The plugin keeps all its working state in a single directory:
your-project/
.autoresearch/
config.json # Points to artifact, assertions, test cases, optional runner
assertions.py # Assertions (if not located elsewhere)
test_cases.jsonl # Test cases (if not located elsewhere)
prompts/ # (prompt mode only)
current.txt # Working copy of the prompt
candidates/ # Variant prompts generated each cycle
history/ # Archived previous versions with scores
history/ # (custom runner mode) archived artifact snapshots
results/
current/ # Per-test-case results for current artifact
v1a/ # Per-test-case results for candidate v1a
summary_current.json # Summarized results for current artifact
scores.json # Historical score tracking (baseline + promoted winners)

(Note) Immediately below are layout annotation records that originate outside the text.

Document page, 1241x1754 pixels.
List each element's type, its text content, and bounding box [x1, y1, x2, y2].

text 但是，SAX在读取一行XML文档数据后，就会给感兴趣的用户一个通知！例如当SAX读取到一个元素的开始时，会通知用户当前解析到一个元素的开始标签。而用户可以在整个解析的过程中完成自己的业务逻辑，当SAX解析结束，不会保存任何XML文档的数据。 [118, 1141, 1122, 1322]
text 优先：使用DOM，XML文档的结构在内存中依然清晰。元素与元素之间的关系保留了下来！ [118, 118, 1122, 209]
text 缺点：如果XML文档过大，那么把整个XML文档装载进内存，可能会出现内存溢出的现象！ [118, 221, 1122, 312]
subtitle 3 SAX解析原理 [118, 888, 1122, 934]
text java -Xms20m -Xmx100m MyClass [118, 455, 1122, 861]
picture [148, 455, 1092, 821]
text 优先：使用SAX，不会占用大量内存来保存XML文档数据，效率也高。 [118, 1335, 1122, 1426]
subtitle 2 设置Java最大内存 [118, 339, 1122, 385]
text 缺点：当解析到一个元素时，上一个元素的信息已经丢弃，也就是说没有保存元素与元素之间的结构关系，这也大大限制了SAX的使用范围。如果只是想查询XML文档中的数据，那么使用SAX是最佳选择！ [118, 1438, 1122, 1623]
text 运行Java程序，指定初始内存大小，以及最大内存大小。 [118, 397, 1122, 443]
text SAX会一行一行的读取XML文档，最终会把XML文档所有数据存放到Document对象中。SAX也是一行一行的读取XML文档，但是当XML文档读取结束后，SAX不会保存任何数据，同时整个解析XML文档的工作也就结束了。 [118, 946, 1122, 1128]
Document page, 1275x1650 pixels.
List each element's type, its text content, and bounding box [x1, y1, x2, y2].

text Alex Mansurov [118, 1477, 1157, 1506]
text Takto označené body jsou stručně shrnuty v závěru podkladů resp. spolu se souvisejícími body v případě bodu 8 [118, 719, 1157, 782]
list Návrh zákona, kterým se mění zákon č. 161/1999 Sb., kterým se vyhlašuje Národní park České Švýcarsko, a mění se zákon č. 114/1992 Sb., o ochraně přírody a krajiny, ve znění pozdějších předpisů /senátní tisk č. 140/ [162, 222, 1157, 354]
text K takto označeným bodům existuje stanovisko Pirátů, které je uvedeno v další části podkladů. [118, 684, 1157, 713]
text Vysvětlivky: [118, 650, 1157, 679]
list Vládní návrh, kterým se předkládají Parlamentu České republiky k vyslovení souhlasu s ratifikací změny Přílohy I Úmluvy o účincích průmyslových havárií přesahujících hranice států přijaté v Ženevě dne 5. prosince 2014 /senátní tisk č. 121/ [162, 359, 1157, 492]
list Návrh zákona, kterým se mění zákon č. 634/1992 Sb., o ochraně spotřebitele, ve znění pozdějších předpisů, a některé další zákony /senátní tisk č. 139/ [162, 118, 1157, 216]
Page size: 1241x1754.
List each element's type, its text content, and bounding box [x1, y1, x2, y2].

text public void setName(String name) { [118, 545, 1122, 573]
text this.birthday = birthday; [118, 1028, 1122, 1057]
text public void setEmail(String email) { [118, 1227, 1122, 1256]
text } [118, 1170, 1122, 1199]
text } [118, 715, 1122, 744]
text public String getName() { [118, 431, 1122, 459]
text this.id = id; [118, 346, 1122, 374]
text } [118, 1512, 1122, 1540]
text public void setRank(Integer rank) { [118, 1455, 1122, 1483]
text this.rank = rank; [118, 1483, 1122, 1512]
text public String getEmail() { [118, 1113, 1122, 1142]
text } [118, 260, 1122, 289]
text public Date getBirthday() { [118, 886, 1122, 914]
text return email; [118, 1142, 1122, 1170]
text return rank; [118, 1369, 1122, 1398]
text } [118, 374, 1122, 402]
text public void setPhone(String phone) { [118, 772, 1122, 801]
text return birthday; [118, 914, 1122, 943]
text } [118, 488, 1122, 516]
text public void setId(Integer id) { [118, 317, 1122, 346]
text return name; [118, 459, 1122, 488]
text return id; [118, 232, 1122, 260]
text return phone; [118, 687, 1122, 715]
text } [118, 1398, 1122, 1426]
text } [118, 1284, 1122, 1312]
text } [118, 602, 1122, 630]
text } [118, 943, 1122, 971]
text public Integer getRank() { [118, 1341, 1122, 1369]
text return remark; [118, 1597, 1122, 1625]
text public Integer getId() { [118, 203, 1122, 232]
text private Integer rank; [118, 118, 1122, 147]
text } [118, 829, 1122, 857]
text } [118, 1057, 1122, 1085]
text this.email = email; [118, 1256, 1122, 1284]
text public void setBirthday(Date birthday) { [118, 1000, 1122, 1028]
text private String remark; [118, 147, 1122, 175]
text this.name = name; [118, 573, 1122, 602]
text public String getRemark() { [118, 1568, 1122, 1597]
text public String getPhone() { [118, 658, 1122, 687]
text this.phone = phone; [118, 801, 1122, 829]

failure_analysis.txt # Failure analysis written each cycle
- Test one thing — Each assertion checks a single, concrete property
- Stay binary — No partial credit; pass or fail
- Prefer structure over quality — Check that sections exist, formats match, and constraints hold rather than judging subjective quality
- Use regex — Pattern matching handles formatting variation well
- Name clearly —
assert_has_proof_artifactsis better thanassert_check_3
- Cover your categories — Include test cases from each domain the prompt should handle
- Vary complexity — Mix simple and complex inputs
- Include edge cases — Add cases where the prompt is likely to fail
- Use realistic inputs — The closer to real usage, the more useful the optimization
In prompt mode, Claude's responses vary between runs, even with identical prompts and inputs. This means pass rates will fluctuate — a prompt scoring 80% on one run might score 70% or 90% on the next.
With a sufficiently large test suite (15+ cases), individual variance tends to average out across the suite, making overall pass rates relatively stable. However, small differences between candidates (e.g., 75% vs 78%) may not be meaningful.
Tips for working with this:
- Don't over-index on small margins — A 2-3% difference could be noise
- Use more test cases — Larger suites produce more stable results
- Look at assertion patterns, not just totals — If a candidate consistently fixes a specific assertion across multiple test cases, that's a real signal even if the overall pass rate is close
In custom runner mode, results may be more deterministic (e.g., test execution time is measurable), but external factors (system load, caching) can still introduce variance.